I gripped the back of a steel chair and forced myself to look, steadying my legs as a wave of nausea threatened to buckle my knees. A few screens showed individuals writhing in pain, their bodies twitching and contorting in the early stages of vampiric transformation.
My stomach lurched violently, sickness and rage battling for dominance. This wasn't just imprisonment—it was systematic torture, a laboratory of suffering.
One particular monitor caught my eye and my breath snagged in my throat. The blond guy I'd seen earlier sat motionless on a cot, eyes vacant and glassy. My breath fogged up the screen slightly as I leaned closer, and I hurriedly rubbed at the glass. He was just… sitting there.
Then footsteps echoed down the hallway outside, jolting me from my horror.
Fresh panic spiked in my chest, and I ducked behind a tall equipment rack, squeezing into the narrow gap between the cool metal and the wall. The door swung open seconds later and the room was filled with the acrid scent of cheap cologne.
The security guard—according to his labeled jacket—muttered something under his breath, completely unaware of my presence as he settled into the chair in front of the desk. He looked… human. There was nothing unnatural about the cracks in his features, the graying streaks in his hair.
Holding my breath, I angled myself gingerly, peering through gaps in the shelves to keep the screens in view.
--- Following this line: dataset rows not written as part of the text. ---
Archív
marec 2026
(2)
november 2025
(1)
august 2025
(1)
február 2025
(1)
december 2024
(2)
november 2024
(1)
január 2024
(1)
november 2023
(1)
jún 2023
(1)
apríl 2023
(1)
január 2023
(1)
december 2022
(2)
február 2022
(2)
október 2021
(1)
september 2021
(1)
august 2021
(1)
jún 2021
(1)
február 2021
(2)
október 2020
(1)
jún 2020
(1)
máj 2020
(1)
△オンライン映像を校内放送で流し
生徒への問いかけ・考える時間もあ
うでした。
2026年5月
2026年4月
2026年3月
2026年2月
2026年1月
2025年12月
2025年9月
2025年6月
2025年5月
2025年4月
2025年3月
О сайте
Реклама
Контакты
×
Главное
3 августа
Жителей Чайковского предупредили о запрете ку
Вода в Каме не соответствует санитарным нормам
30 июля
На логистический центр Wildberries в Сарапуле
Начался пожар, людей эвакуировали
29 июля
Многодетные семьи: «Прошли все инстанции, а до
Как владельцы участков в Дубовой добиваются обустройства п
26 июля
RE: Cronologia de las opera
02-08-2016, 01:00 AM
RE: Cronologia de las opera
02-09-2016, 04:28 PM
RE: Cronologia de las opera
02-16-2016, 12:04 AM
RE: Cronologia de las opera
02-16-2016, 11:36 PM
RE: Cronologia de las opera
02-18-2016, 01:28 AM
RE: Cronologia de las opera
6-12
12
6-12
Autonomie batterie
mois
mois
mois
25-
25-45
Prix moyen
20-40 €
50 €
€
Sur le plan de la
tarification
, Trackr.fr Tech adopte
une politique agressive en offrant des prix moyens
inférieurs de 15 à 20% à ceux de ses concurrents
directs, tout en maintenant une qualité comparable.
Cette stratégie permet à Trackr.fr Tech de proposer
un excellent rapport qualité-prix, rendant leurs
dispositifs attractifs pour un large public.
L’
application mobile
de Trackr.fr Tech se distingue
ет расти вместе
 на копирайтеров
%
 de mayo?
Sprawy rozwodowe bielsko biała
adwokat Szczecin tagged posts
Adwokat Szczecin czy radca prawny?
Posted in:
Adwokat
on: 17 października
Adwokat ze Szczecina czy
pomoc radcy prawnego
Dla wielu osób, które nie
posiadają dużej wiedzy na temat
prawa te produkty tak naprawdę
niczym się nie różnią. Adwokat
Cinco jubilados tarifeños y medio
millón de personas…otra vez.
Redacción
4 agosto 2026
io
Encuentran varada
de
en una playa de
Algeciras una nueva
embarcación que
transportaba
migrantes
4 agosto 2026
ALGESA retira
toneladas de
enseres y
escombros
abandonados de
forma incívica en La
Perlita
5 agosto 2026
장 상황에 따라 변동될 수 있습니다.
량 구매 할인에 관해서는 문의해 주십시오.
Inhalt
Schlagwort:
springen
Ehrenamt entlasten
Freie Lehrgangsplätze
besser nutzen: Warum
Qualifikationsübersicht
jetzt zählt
The guard scanned the monitors methodically, head tilting in increments as he looked from cell to cell—but he stopped abruptly at the blond boy's feed.
On the screen, the blond was moving, rising with deliberate slowness from his cot.
He turned purposefully toward the camera, and for one electrifying moment, his eyes locked onto it—piercing, defiant, like he could see straight through the lens.
“What the hell...?” the guard hissed, and I rose to my toes to get a better view past his head.
To my immense surprise, the blond on screen raised his hand, middle finger extended with fierce rebellion, before flinging his jacket over the camera and plunging the screen into abrupt darkness.
The guard cursed with vehemence, chair scraping violently across the floor as he sprang upright. I flattened myself against the wall and held my breath as the guy dashed from the room and slammed the door shut behind him.
Silence returned and I waited—until I was sure he wasn’t coming back—then I edged slowly out from behind the equipment rack, heart still slamming an aggressive tempo against my ribs. I stared blankly at the now-blocked screen, utterly baffled.
Well. That was… unexpected.
Blinking rapidly, I shook myself out of my confusion. Whoever the blond guy was, he clearly had his own agenda—and it involved ticking off security guards in spectacular fashion. I glanced back at the control panel, dread shifting gradually into something a little more determined.
Taking a deep, uncertain breath, I cracked my knuckles. This was not exactly how I'd imagined this mission going, but I was willing to improvise.
If blondie wanted chaos, then chaos he would get.